--- PROVIDED INFORMATION ---

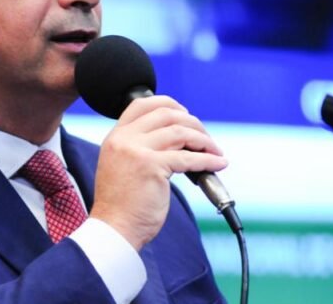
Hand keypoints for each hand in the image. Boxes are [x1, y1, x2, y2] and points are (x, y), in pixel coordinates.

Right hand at [89, 95, 226, 250]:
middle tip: (205, 137)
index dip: (168, 103)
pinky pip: (188, 158)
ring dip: (204, 140)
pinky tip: (217, 164)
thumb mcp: (121, 164)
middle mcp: (124, 139)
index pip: (141, 104)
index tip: (185, 113)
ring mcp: (136, 151)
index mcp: (115, 137)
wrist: (114, 228)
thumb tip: (175, 137)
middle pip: (165, 114)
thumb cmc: (121, 204)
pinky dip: (207, 160)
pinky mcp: (152, 167)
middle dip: (192, 122)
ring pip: (180, 132)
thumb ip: (138, 147)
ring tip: (214, 151)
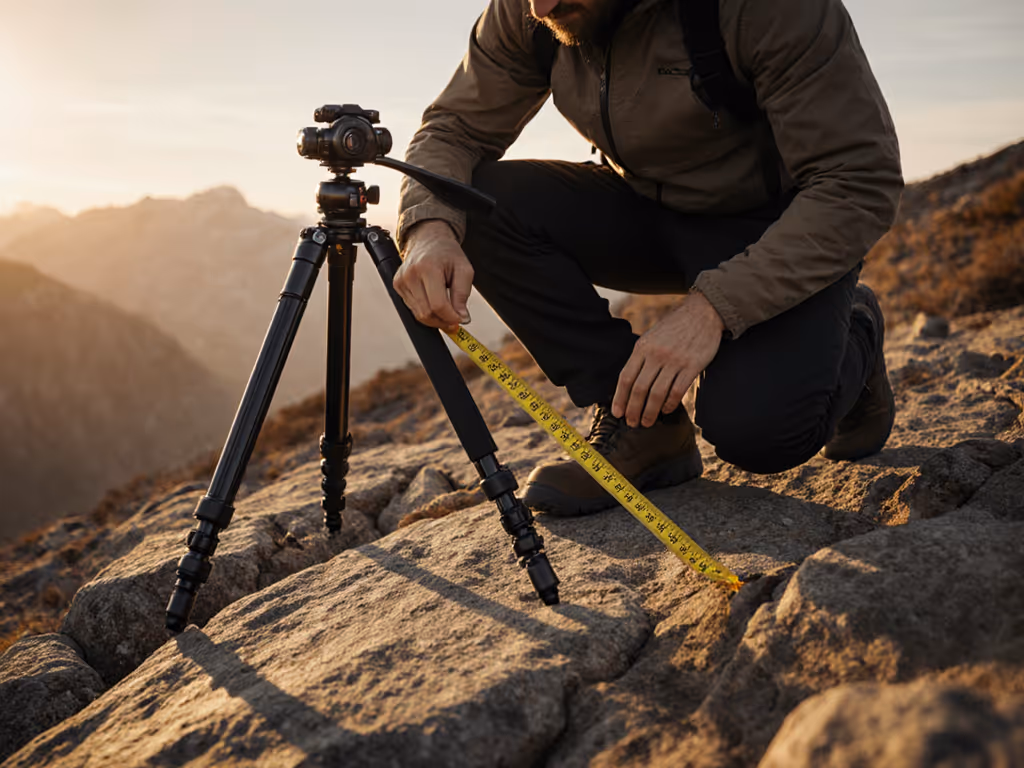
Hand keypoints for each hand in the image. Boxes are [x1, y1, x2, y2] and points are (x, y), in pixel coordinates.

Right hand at [394, 220, 473, 333]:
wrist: (429, 240)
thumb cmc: (447, 253)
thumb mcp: (464, 270)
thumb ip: (463, 295)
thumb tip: (461, 318)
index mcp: (428, 268)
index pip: (438, 305)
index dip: (451, 318)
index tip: (461, 320)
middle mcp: (411, 275)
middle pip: (426, 313)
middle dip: (443, 321)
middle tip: (456, 320)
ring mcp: (401, 281)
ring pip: (418, 314)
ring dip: (435, 318)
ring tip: (447, 310)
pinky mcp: (397, 285)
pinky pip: (412, 308)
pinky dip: (426, 310)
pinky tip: (434, 302)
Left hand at [612, 292, 725, 427]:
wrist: (702, 313)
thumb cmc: (674, 327)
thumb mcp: (651, 337)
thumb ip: (641, 356)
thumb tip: (630, 383)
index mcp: (642, 347)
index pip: (626, 378)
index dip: (620, 398)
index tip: (617, 413)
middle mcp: (656, 355)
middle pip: (639, 389)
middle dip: (633, 410)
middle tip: (632, 423)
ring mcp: (674, 361)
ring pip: (657, 393)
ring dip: (650, 412)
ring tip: (647, 422)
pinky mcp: (692, 366)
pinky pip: (677, 390)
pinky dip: (670, 403)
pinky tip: (666, 410)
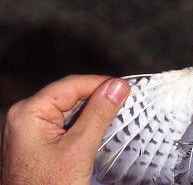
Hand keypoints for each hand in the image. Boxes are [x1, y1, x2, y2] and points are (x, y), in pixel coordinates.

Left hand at [1, 75, 129, 183]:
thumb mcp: (79, 149)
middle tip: (126, 101)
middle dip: (98, 97)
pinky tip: (100, 126)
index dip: (101, 83)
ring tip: (118, 112)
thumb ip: (98, 114)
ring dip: (94, 110)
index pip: (71, 85)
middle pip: (70, 95)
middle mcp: (27, 116)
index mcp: (29, 112)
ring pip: (70, 109)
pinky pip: (66, 123)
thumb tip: (117, 86)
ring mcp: (32, 129)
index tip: (126, 88)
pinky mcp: (40, 141)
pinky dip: (85, 123)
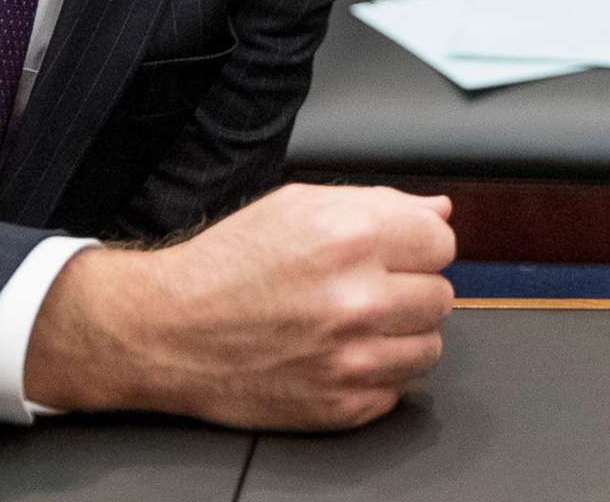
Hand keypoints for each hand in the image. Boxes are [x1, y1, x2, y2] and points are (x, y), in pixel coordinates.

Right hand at [23, 183, 458, 428]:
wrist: (166, 330)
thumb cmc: (227, 264)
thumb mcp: (298, 206)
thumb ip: (380, 203)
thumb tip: (439, 211)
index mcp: (351, 237)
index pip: (442, 242)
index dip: (417, 245)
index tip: (394, 252)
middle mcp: (357, 299)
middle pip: (441, 295)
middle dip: (409, 289)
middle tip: (365, 288)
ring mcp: (351, 359)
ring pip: (430, 347)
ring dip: (400, 335)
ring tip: (354, 324)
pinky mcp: (341, 406)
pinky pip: (398, 390)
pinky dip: (377, 375)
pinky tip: (338, 355)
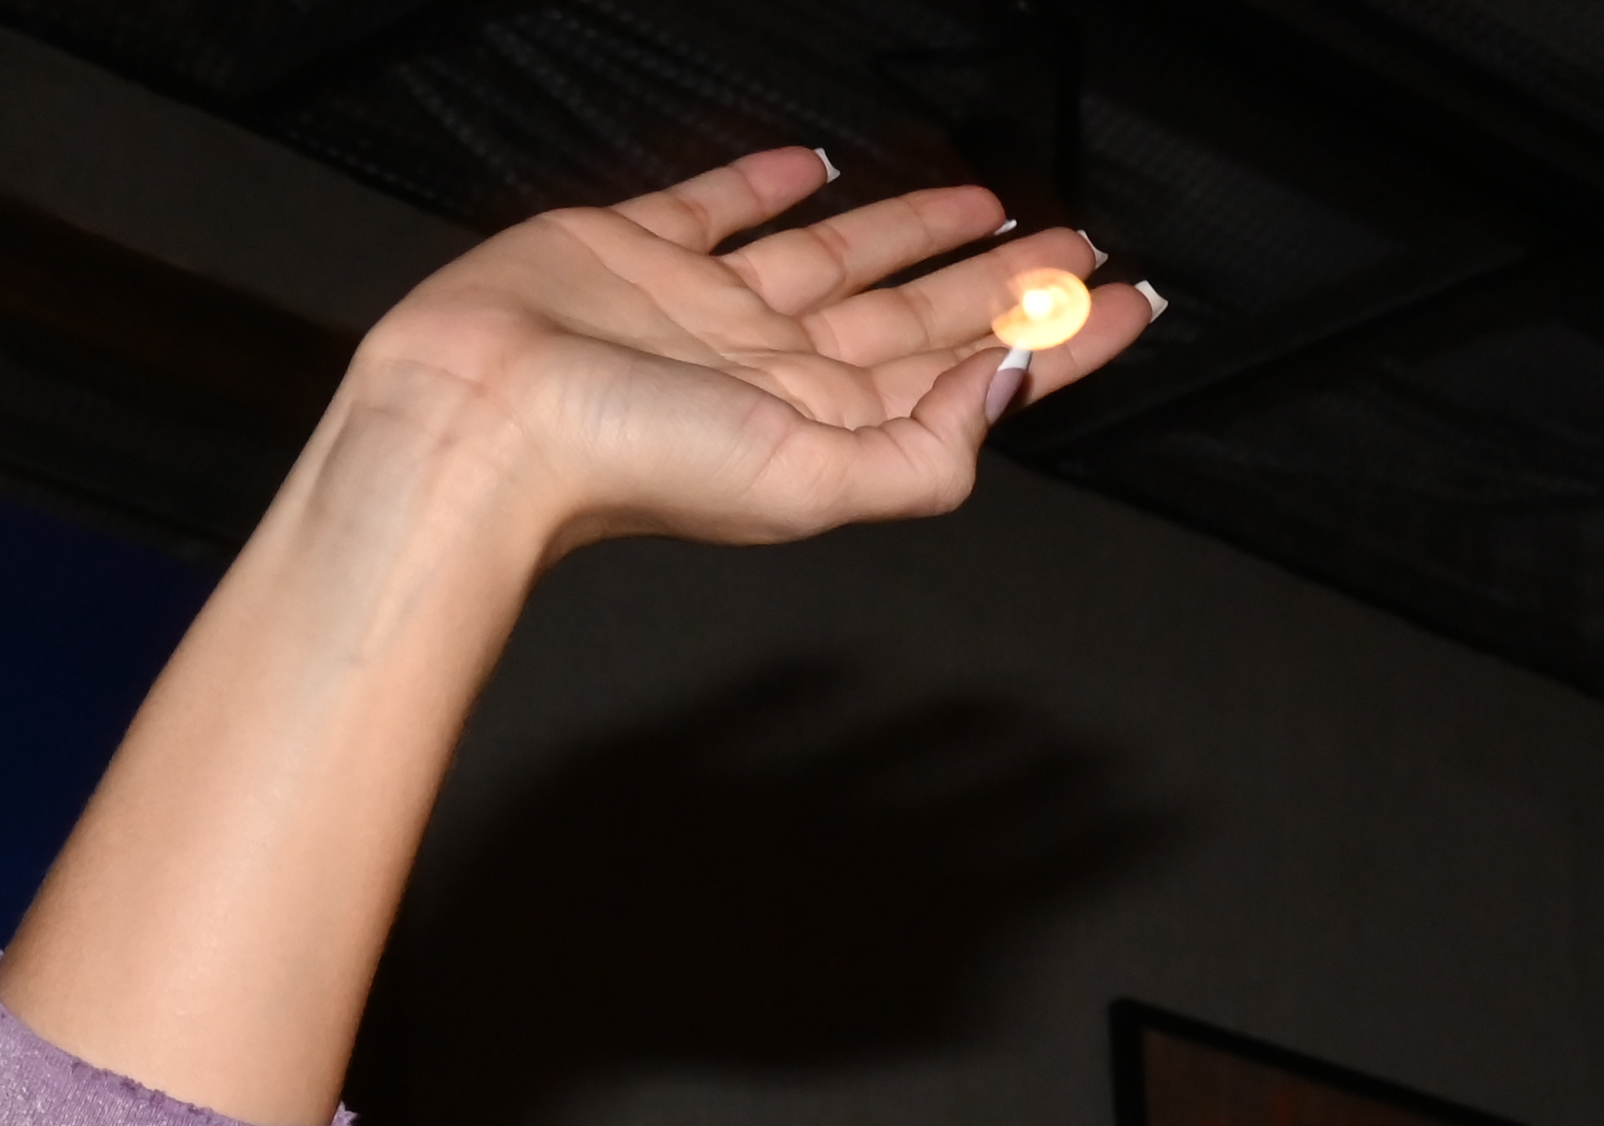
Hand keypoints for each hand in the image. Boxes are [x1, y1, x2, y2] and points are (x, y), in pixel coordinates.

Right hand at [352, 152, 1141, 560]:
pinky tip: (808, 166)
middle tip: (1074, 248)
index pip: (972, 378)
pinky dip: (765, 185)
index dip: (1054, 345)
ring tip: (985, 203)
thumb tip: (1008, 386)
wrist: (480, 425)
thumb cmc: (624, 467)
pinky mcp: (635, 252)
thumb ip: (925, 449)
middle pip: (923, 318)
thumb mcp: (811, 481)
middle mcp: (778, 371)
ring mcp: (708, 311)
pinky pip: (720, 209)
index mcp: (826, 428)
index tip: (1123, 308)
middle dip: (1005, 285)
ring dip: (913, 229)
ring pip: (840, 258)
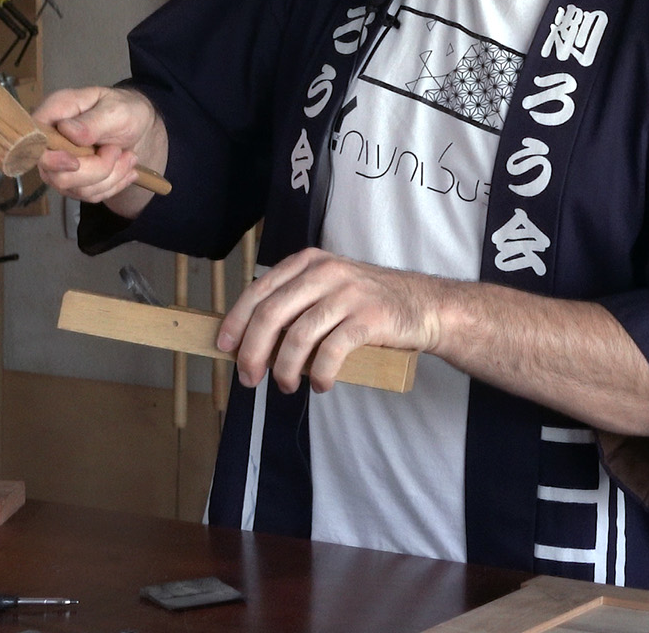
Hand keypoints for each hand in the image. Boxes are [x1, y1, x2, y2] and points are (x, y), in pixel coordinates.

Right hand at [31, 86, 166, 213]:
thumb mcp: (116, 110)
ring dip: (111, 177)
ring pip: (77, 189)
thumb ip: (92, 121)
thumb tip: (67, 130)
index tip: (75, 163)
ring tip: (128, 156)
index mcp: (53, 115)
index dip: (52, 160)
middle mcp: (50, 143)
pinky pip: (90, 195)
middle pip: (58, 176)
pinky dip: (114, 185)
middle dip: (97, 169)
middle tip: (117, 150)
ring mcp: (59, 166)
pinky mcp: (73, 182)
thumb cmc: (124, 110)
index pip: (35, 144)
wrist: (137, 126)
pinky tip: (125, 168)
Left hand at [218, 248, 450, 392]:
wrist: (423, 306)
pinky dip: (319, 374)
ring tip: (287, 386)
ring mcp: (348, 293)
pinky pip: (331, 351)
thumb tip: (250, 339)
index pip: (259, 290)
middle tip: (249, 378)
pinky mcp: (369, 318)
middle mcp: (326, 272)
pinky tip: (320, 384)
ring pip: (298, 336)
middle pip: (272, 314)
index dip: (236, 321)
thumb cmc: (368, 303)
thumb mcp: (328, 289)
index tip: (225, 347)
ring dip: (285, 369)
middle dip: (253, 351)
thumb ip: (295, 302)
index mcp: (309, 262)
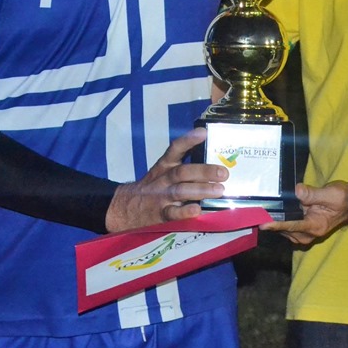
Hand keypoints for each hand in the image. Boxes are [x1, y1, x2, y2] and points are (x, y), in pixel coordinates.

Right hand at [105, 128, 227, 231]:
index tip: (203, 132)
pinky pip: (172, 213)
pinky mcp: (159, 215)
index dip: (189, 140)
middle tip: (223, 173)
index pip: (175, 149)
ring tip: (219, 190)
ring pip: (180, 191)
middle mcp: (162, 179)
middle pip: (182, 172)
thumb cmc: (152, 189)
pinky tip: (197, 210)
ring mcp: (160, 197)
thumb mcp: (162, 172)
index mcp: (164, 166)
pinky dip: (184, 212)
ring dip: (201, 190)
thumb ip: (183, 167)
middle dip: (204, 171)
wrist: (123, 208)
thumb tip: (213, 161)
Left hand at [261, 181, 347, 244]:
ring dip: (276, 225)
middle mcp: (310, 233)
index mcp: (316, 226)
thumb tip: (297, 191)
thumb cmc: (342, 198)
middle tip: (257, 215)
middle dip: (273, 225)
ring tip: (261, 215)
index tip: (263, 224)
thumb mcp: (329, 193)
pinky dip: (281, 223)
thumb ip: (312, 194)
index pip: (293, 226)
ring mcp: (308, 233)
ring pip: (287, 231)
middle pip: (287, 231)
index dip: (277, 225)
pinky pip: (290, 228)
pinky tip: (274, 215)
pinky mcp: (306, 229)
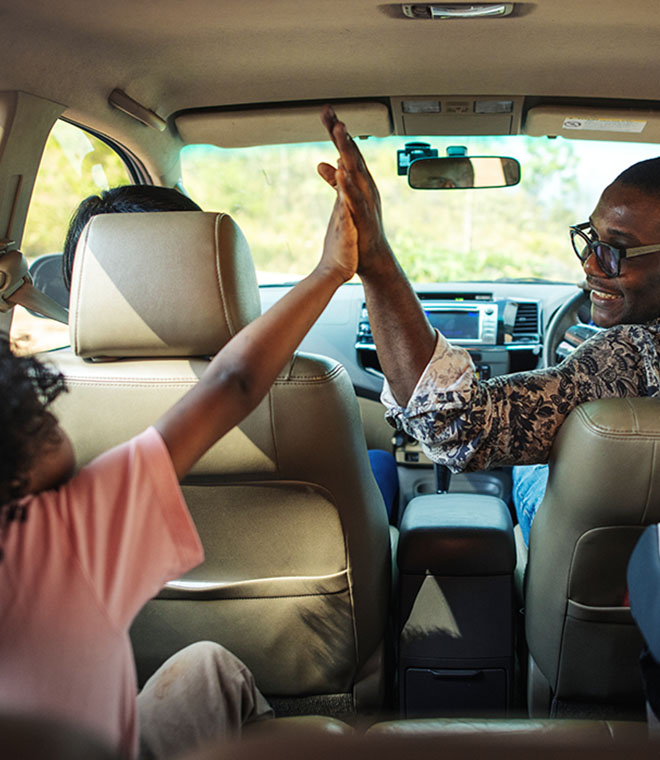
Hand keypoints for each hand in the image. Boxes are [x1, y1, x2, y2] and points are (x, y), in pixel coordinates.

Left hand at [317, 105, 392, 276]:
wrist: (371, 257)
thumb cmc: (360, 229)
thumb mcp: (342, 199)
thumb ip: (334, 180)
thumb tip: (322, 163)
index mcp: (359, 181)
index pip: (346, 150)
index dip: (336, 131)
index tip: (326, 112)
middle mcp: (365, 185)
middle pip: (351, 154)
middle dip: (341, 133)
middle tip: (331, 112)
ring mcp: (366, 199)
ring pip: (355, 170)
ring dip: (348, 150)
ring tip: (339, 131)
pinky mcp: (363, 216)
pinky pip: (355, 197)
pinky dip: (349, 183)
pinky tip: (342, 171)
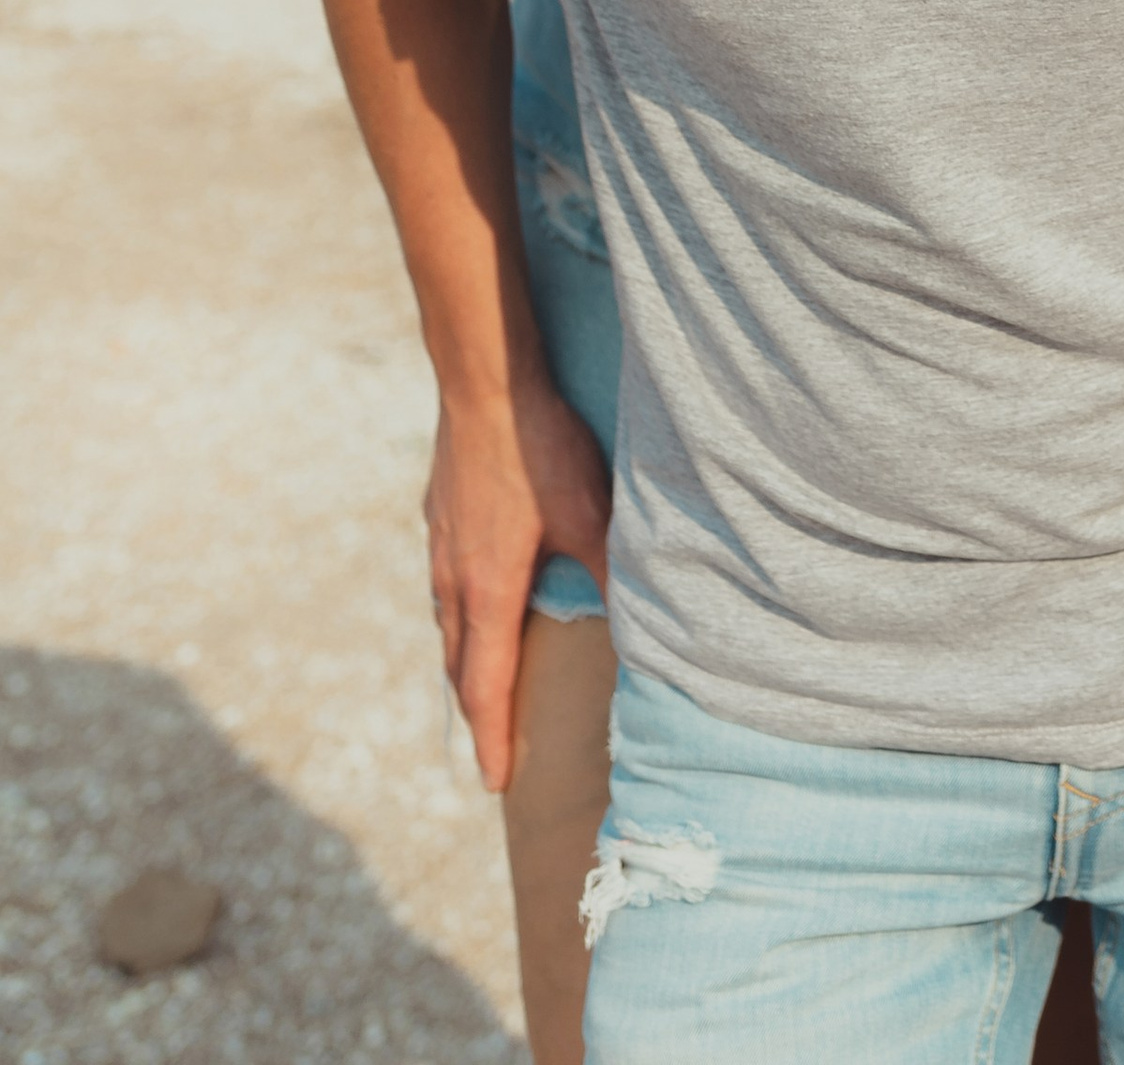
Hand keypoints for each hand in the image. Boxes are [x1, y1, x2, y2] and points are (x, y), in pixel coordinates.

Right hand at [424, 376, 610, 793]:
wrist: (485, 382)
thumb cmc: (541, 448)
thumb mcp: (590, 513)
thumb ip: (612, 571)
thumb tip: (641, 628)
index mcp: (488, 590)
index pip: (486, 686)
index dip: (492, 738)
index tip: (495, 783)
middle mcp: (453, 578)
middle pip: (459, 664)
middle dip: (476, 711)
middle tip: (491, 745)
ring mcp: (440, 545)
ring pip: (447, 623)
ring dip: (464, 662)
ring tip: (483, 682)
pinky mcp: (439, 514)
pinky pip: (444, 584)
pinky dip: (459, 614)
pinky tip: (474, 598)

---

* [WHAT YOU ARE ASKED TO DO]
At the line containing "thumb ip: (612, 571)", start copying. Continue exactly through the final line of the entries above and stop there.

* [OUTPUT OF THE TASK]
thumb ip: (612, 571)
thumb tip: (641, 628)
index mcp: (488, 590)
index pip: (486, 686)
index dip: (492, 738)
index tip: (495, 783)
middle mcp: (453, 578)
middle pip: (459, 664)
middle dip: (476, 711)
middle tip: (491, 745)
ring mcp: (440, 545)
ring pip: (447, 623)
ring dip: (464, 662)
ring tip: (483, 682)
pinky mcp: (439, 514)
pinky pip: (444, 584)
pinky dip: (459, 614)
pinky tip: (474, 598)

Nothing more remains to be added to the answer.